### ASSIGNMENT
Swap "SpiceJet" for "Vistara" throughout the text of the rows below, changing nothing else, and rewrite that text without the pictures.

Dataset items:
┄┄┄┄┄┄┄┄┄┄

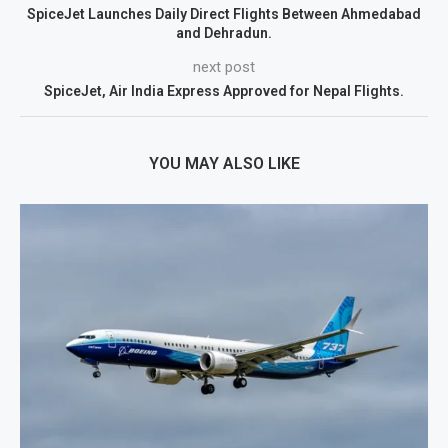
SpiceJet Launches Daily Direct Flights Between Ahmedabad
and Dehradun.
next post
SpiceJet, Air India Express Approved for Nepal Flights.
YOU MAY ALSO LIKE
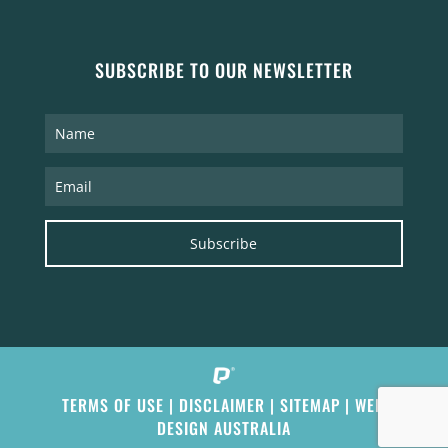
SUBSCRIBE TO OUR NEWSLETTER
Subscribe
TERMS OF USE
|
DISCLAIMER
|
SITEMAP
|
WEB
DESIGN AUSTRALIA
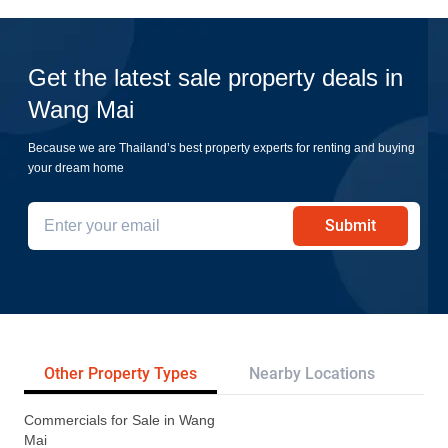
Get the latest sale property deals in
Wang Mai
Because we are Thailand’s best property experts for renting and buying
your dream home
Submit
Other Property Types
Nearby Locations
Re
Commercials for Sale in Wang
Mai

┄┄┄┄┄┄┄┄┄┄

### ANSWER
Vistara Launches Daily Direct Flights Between Ahmedabad
and Dehradun.
next post
Vistara, Air India Express Approved for Nepal Flights.
YOU MAY ALSO LIKE
SUBSCRIBE TO OUR NEWSLETTER
Subscribe
TERMS OF USE
|
DISCLAIMER
|
SITEMAP
|
WEB
DESIGN AUSTRALIA
Get the latest sale property deals in
Wang Mai
Because we are Thailand’s best property experts for renting and buying
your dream home
Submit
Other Property Types
Nearby Locations
Re
Commercials for Sale in Wang
Mai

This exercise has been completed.